What is life without passion? Humans crave the intensity of their emotions: the electrical highs that send them soaring and the melancholic lows that bring them to the ground. These heights, hungers, desires, fears, and depths inspire the greatest of art, poetry, music, stories, and plays. Everything beautiful comes from the passion of humankind and the Satyrs might the epitome of the beauty and excess humans can create.


Humanity has built and created a host of things in their civilizations. However, even with all they have created, they frequently carry a sense of dissatisfaction with their lives. This restlessness strikes those who have everything they could ever want just as easily as those whose lives are fraught with uncertainty and even danger. They look for new adventures, wishing they could simply run away and start again with a new life or a new partner. When their quest for change takes them near the sea, a Selkie might emerge from the waves to answer the call. But mortals beware; these ethereal Changelings have few qualms about leaving a situation that does not bring them joy, diving back into the sea from which they came.
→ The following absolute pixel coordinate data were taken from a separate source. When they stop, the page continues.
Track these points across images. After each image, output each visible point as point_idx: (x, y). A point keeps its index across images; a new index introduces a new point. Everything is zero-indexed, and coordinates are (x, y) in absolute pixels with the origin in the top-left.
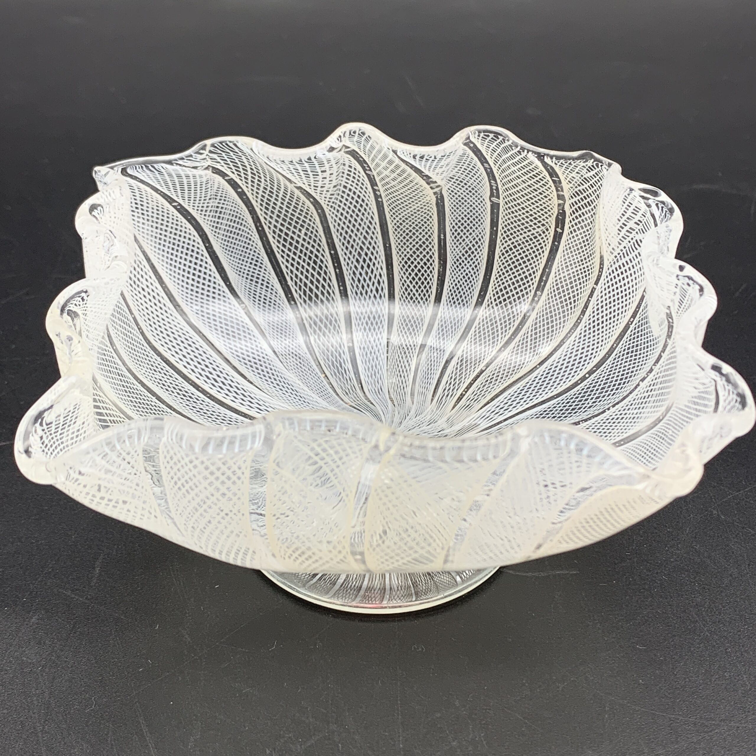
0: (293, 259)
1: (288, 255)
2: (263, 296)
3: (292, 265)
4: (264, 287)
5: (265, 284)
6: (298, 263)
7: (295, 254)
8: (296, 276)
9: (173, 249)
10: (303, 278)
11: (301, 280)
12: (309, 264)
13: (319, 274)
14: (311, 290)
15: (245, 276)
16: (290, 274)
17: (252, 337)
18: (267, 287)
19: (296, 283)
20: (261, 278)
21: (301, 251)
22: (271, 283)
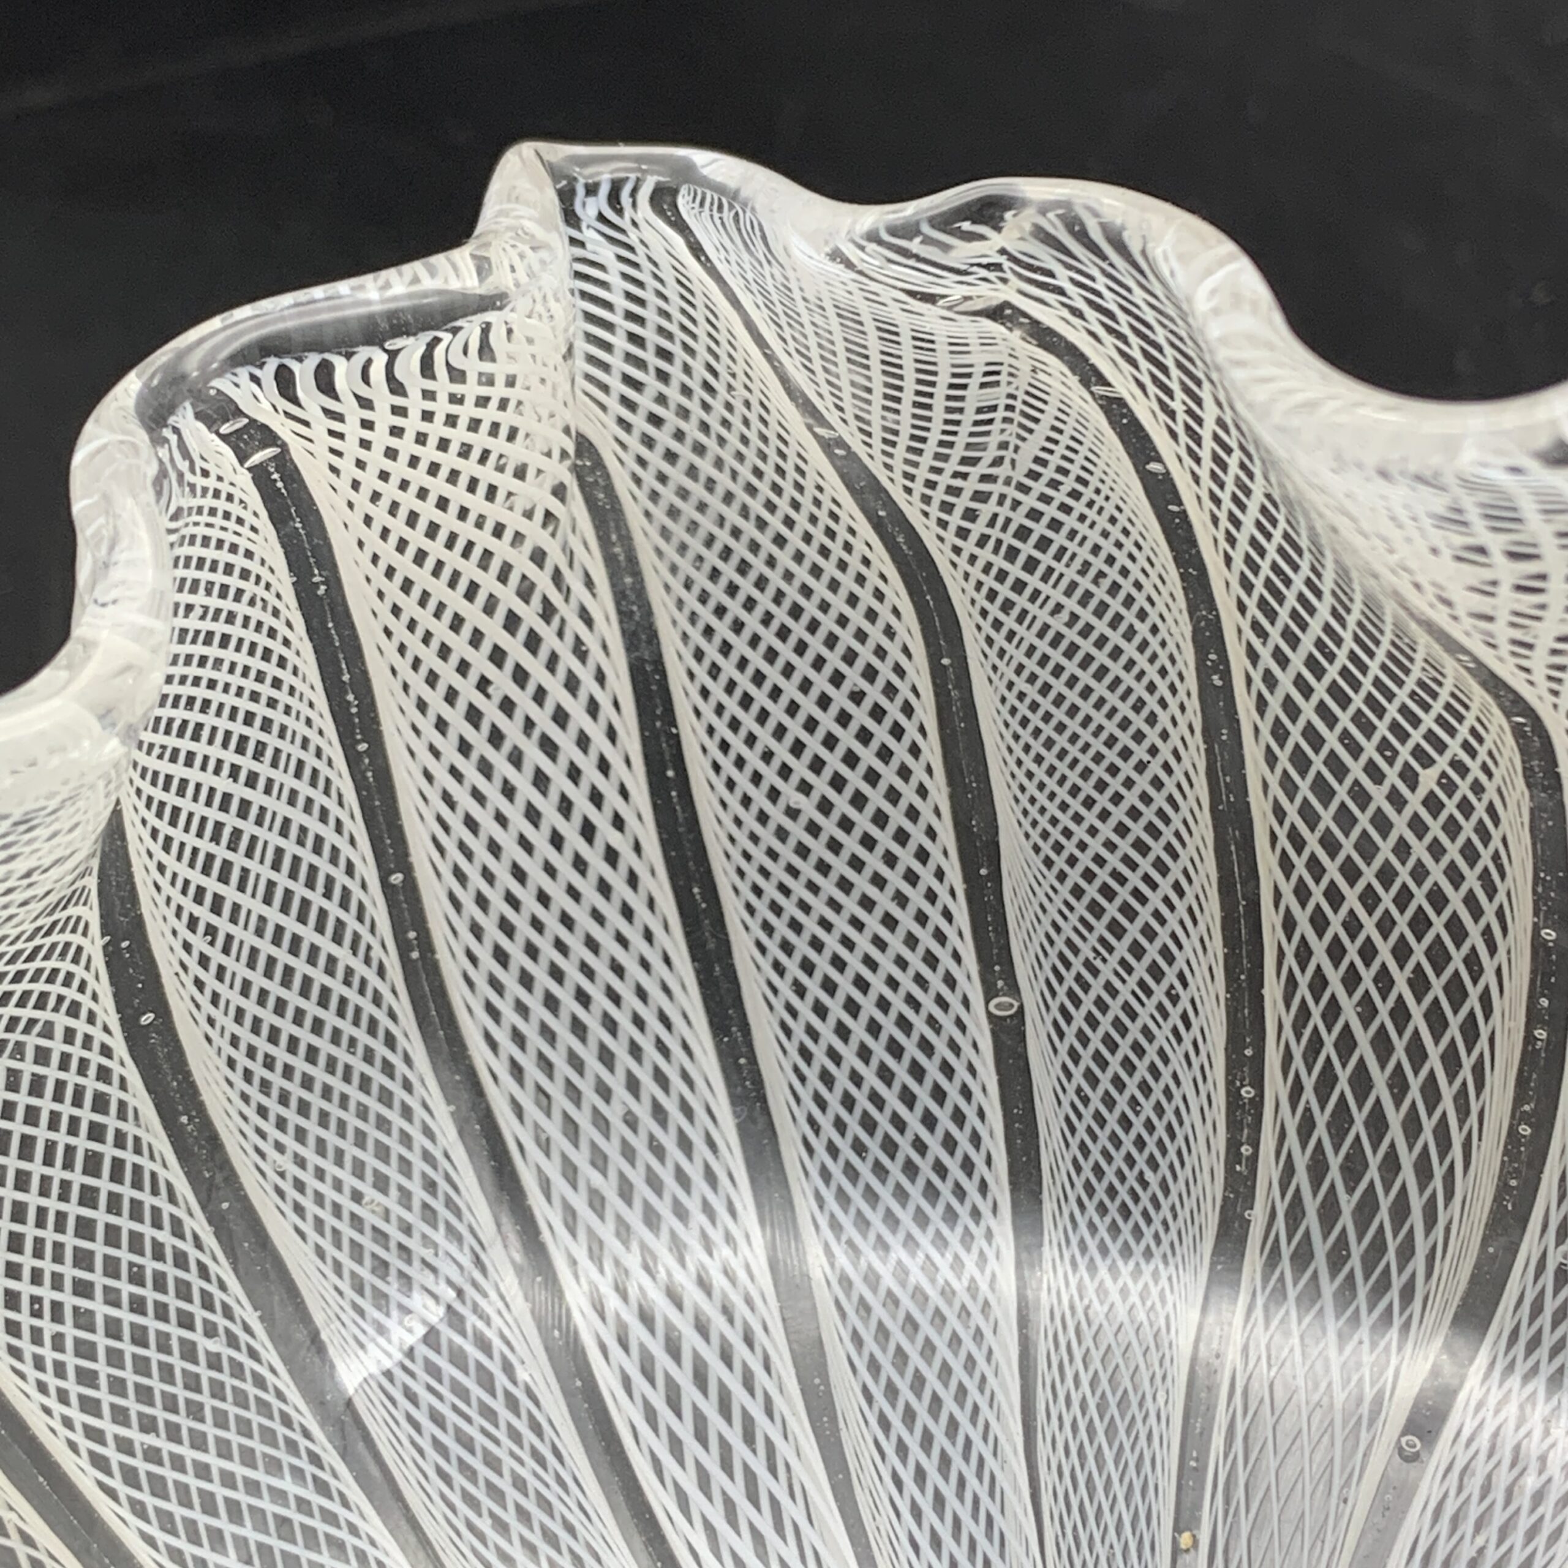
0: (1334, 896)
1: (1315, 868)
2: (1115, 1008)
3: (1319, 923)
4: (1141, 969)
5: (1152, 952)
6: (1353, 926)
7: (1351, 873)
8: (1319, 983)
9: (732, 590)
10: (1349, 1007)
11: (1333, 1011)
12: (1402, 952)
13: (1436, 1020)
14: (1362, 1082)
15: (1074, 876)
16: (1290, 960)
17: (971, 1187)
18: (1156, 972)
19: (1304, 1014)
20: (1145, 914)
21: (1386, 875)
22: (1180, 963)
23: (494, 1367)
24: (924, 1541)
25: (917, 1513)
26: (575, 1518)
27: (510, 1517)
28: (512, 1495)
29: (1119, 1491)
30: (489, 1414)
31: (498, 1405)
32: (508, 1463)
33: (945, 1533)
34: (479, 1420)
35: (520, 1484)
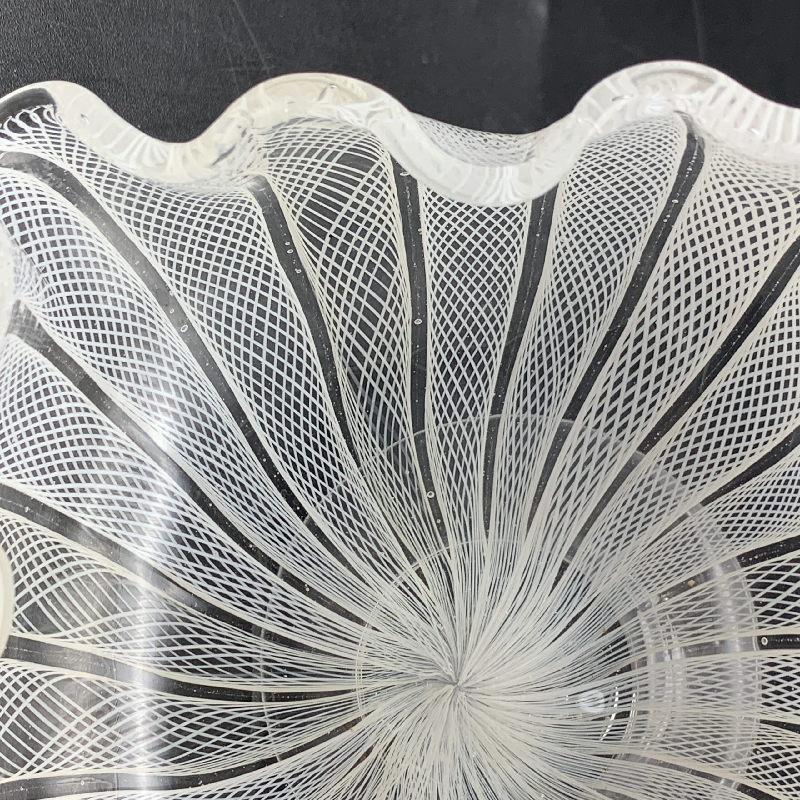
23: (577, 340)
24: (628, 505)
25: (636, 496)
26: (554, 402)
27: (538, 382)
28: (545, 376)
29: (689, 553)
30: (562, 350)
31: (567, 351)
32: (554, 367)
33: (635, 510)
34: (558, 349)
35: (550, 376)
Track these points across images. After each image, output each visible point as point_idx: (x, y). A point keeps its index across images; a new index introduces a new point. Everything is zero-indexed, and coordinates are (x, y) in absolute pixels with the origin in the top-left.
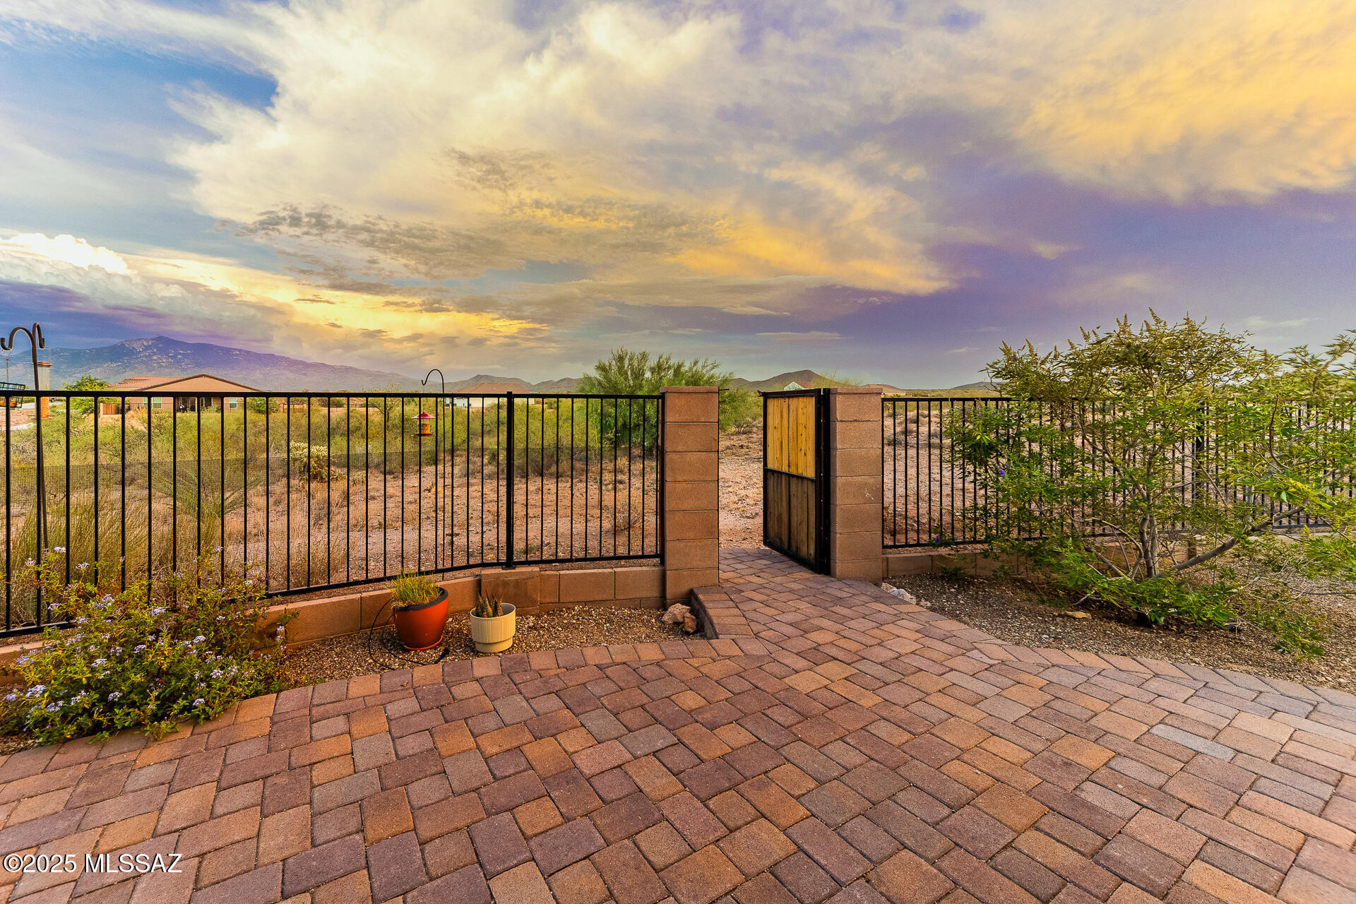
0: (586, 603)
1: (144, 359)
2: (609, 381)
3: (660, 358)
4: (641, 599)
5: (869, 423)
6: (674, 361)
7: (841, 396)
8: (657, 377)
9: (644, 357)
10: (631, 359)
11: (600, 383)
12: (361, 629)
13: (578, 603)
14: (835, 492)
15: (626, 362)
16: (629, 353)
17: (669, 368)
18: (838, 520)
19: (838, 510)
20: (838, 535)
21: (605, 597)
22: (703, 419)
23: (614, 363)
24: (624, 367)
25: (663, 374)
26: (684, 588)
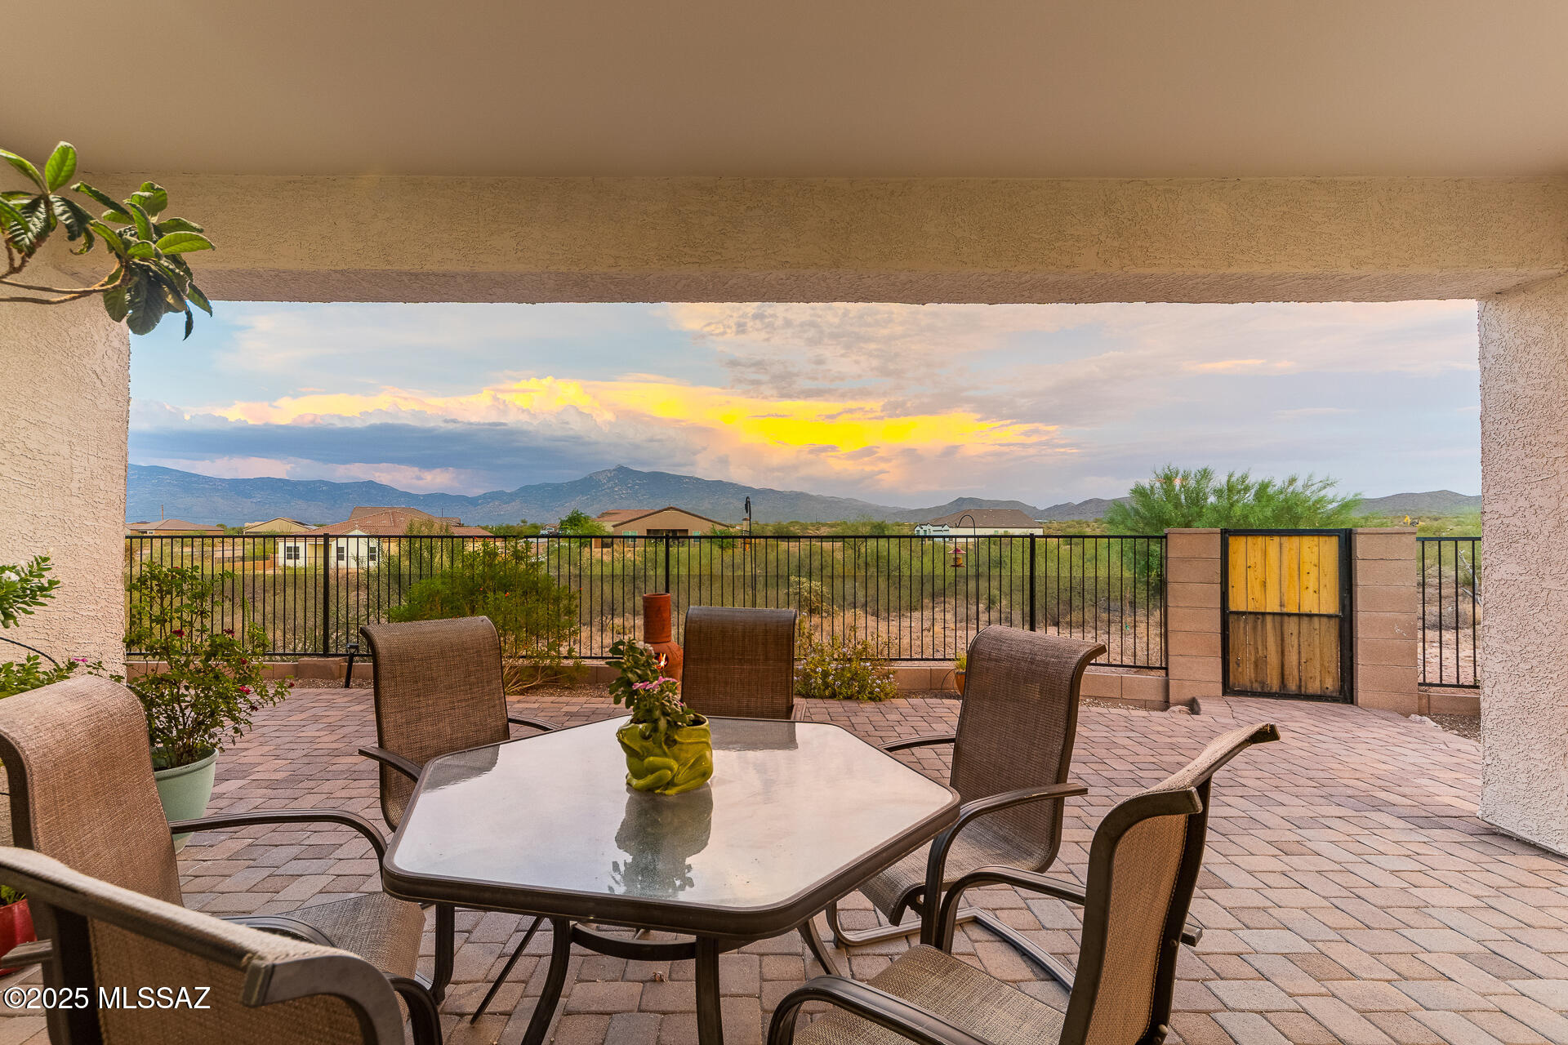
0: (1096, 698)
1: (608, 491)
2: (1150, 508)
3: (1230, 476)
4: (1146, 701)
5: (1400, 562)
6: (1255, 479)
7: (1362, 536)
8: (1225, 503)
9: (1205, 474)
10: (1185, 478)
11: (1137, 512)
12: (931, 689)
13: (1090, 697)
14: (1357, 626)
15: (1177, 483)
16: (1181, 472)
17: (1247, 489)
18: (1359, 651)
19: (1359, 642)
20: (1360, 667)
21: (1112, 695)
22: (1204, 556)
23: (1158, 485)
24: (1174, 490)
25: (1236, 498)
26: (1188, 696)
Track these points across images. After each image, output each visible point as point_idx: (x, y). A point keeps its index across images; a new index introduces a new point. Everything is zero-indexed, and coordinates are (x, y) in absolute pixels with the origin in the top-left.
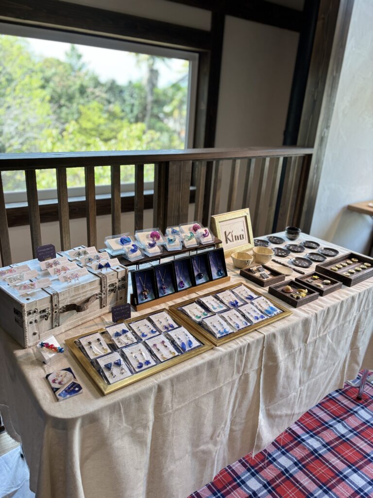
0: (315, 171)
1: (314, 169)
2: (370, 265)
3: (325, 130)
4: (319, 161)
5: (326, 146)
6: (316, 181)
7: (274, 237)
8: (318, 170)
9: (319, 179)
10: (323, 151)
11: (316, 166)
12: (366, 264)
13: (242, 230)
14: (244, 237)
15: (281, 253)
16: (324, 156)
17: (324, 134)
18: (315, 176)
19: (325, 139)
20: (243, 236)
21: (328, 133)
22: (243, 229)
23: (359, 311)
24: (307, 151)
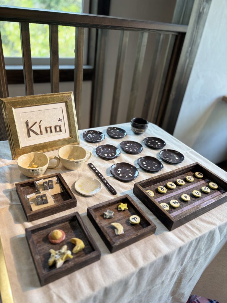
0: (188, 54)
1: (187, 52)
2: (216, 187)
3: (205, 3)
4: (194, 44)
5: (204, 26)
6: (188, 66)
7: (117, 129)
8: (192, 54)
9: (192, 64)
10: (200, 31)
11: (190, 49)
12: (211, 184)
13: (60, 120)
14: (62, 128)
15: (108, 154)
16: (201, 37)
17: (203, 9)
18: (188, 61)
19: (203, 16)
20: (60, 127)
21: (209, 8)
22: (62, 118)
23: (182, 265)
24: (180, 29)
Some dreams are ancient. Starvation and the need to roam to survive represent primordial fears of a world viciously and arbitrarily cruel. Some dreams, however, are born not from the earliest of immediate needs, but from creatures seeking cultivation: those who tasted refinement, found it sweet as honey, and desired more. The Sidhe formed themselves from these dreams, taking their shape from visions of absolute power, dreams of ethereal grace, and nightmares of dreadful tyranny to become the Kithain ruling class.


All creatures know fear from the day they are born; mewling creatures subject to the whims of a world vaster and crueler than they can acknowledge. The creeping dread that walks in hand with this awareness seeps into their souls and at every stage of their lives something new brings them horror. To the fearful the dark becomes a hiding place for demons, the tall heights of mountains become nightmares, and midnight terrors emerge from the unconscious. Fear is as natural as birth and new phobias are spawned every second. The Sluagh know this. The Sluagh thrive on it.


Duty before self. It’s a code almost as old as time, carried by those who rule and those who would rule, by brave knights as they marched into battle, and by every farmer who one day hoped they would rise to the level of king. Duty, honor, and loyalty are not nostalgic aspirations for Trolls—they are the very source of their legendary strength and fighting prowess.